The amounts shown in these financial statements are: USD exchange rate as of 31 January 2007 – LTL 2.3572, average USD exchange rate – LTL 2.523, RUB exchange rate as of 31 January 2007 – LTL 0.96085, average exchange rate of RUB – LTL 0.98624, UAH exchange rate as of 31 January 2007 – LTL 0.46649, average exchange rate of UAH – LTL 0.50136.

Starting from 2 February 2002, Lithuanian Litas is pegged to EUR at the rate of 3.4528 Litas for 1 Euro, and the exchange rates in relation to other currencies are set daily by the Bank of Lithuania.

2.3. Principles of consolidation

The consolidated financial statements of the Group include AB Snaig÷ and its subsidiaries as well as associated companies. This control is normally evidenced when the Group owns, either directly or indirectly, more than 50 percent of

the voting rights of a company's share capital and/or is able to govern the financial and operating policies of an enterprise so as to benefit from its activities. The equity and net income attributable to minority shareholders' interests are shown separately in the consolidated balance sheet and consolidated income statement.

The purchase method of accounting is used for acquired businesses. The Company accounts for the acquired identifiable assets and liabilities of another company at their fair value at acquisition date. The difference of the acquired minority interest value in the Group's financial statements and cots of shares is accounted for as goodwill.

2.4. Goodwill

Goodwill acquired in a business combination is initially measured at cost being the excess of the cost of the business combination over the Group's interest in the net fair value of the identifiable assets, liabilities and contingent liabilities. Following initial recognition, goodwill is measured at cost less any accumulated impairment losses. Goodwill is reviewed for impairment annually or more frequently if events or changes in circumstances indicate that the carrying value may be impaired.

For the purpose of impairment testing, goodwill acquired in a business combination is, from the acquisition date, allocated to each of the Group's cash-generating units, or groups of cash-generating units, that are expected to benefit from the synergies of the combination, irrespective of whether other assets or liabilities of the Group are assigned to those units or groups of units.

The excess of the acquired interest in the net fair value of the identifiable assets, liabilities and contingent liabilities over the cost of the investment remaining after the reassessment of the identification and measurement of the acquiree's identifiable assets, liabilities and contingent liabilities and the measurement of the cost of the combination is recognized in the income statement immediately.

Impairment is determined by assessing the recoverable amount of the cash-generating unit, to which the goodwill relates. Where the recoverable amount of the cash-generating unit is less than the carrying amount, an impairment loss is recognized. Where goodwill forms part of a cash-generating unit and part of the operation within that unit is disposed of, the goodwill associated with the operation disposed of is included in the carrying amount of the operation when determining the gain or loss on disposal of the operation. Goodwill disposed of in this circumstance is measured based on the relative values of the operation disposed of and the portion of the cash-generating unit retained.

━━━

→ **YOUR TASKS**
a: List every currency that the accounting policies excerpt mentions.
b: Return, word for word, the portion of the accounting policies excerpt between "Starting from 2" and "consolidated income statement.", inclusive.

━━━

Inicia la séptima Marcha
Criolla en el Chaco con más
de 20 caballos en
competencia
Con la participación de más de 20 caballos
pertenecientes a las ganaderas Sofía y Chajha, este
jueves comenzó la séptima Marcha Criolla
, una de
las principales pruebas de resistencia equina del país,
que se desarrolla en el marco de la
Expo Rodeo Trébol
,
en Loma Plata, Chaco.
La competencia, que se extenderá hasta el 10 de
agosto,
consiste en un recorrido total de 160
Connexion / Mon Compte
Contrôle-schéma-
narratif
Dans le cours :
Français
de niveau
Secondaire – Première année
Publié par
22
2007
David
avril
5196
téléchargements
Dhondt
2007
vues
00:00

━━━

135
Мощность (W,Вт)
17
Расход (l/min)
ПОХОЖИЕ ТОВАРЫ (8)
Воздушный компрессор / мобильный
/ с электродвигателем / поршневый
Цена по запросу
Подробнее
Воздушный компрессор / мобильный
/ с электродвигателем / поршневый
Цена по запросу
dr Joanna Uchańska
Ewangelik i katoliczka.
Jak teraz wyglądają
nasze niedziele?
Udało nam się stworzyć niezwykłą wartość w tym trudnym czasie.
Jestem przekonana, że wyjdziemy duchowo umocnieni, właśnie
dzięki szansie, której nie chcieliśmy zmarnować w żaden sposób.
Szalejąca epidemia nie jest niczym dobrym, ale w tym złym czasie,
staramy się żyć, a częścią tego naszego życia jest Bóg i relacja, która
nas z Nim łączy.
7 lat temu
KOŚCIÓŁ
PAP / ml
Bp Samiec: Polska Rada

━━━

→ **TASK RESPONSES**
a: USD, LTL (Lithuanian Litas), RUB, UAH, EUR

b:
Starting from 2 February 2002, Lithuanian Litas is pegged to EUR at the rate of 3.4528 Litas for 1 Euro, and the exchange rates in relation to other currencies are set daily by the Bank of Lithuania.

2.3. Principles of consolidation

The consolidated financial statements of the Group include AB Snaig÷ and its subsidiaries as well as associated companies. This control is normally evidenced when the Group owns, either directly or indirectly, more than 50 percent of

the voting rights of a company's share capital and/or is able to govern the financial and operating policies of an enterprise so as to benefit from its activities. The equity and net income attributable to minority shareholders' interests are shown separately in the consolidated balance sheet and consolidated income statement.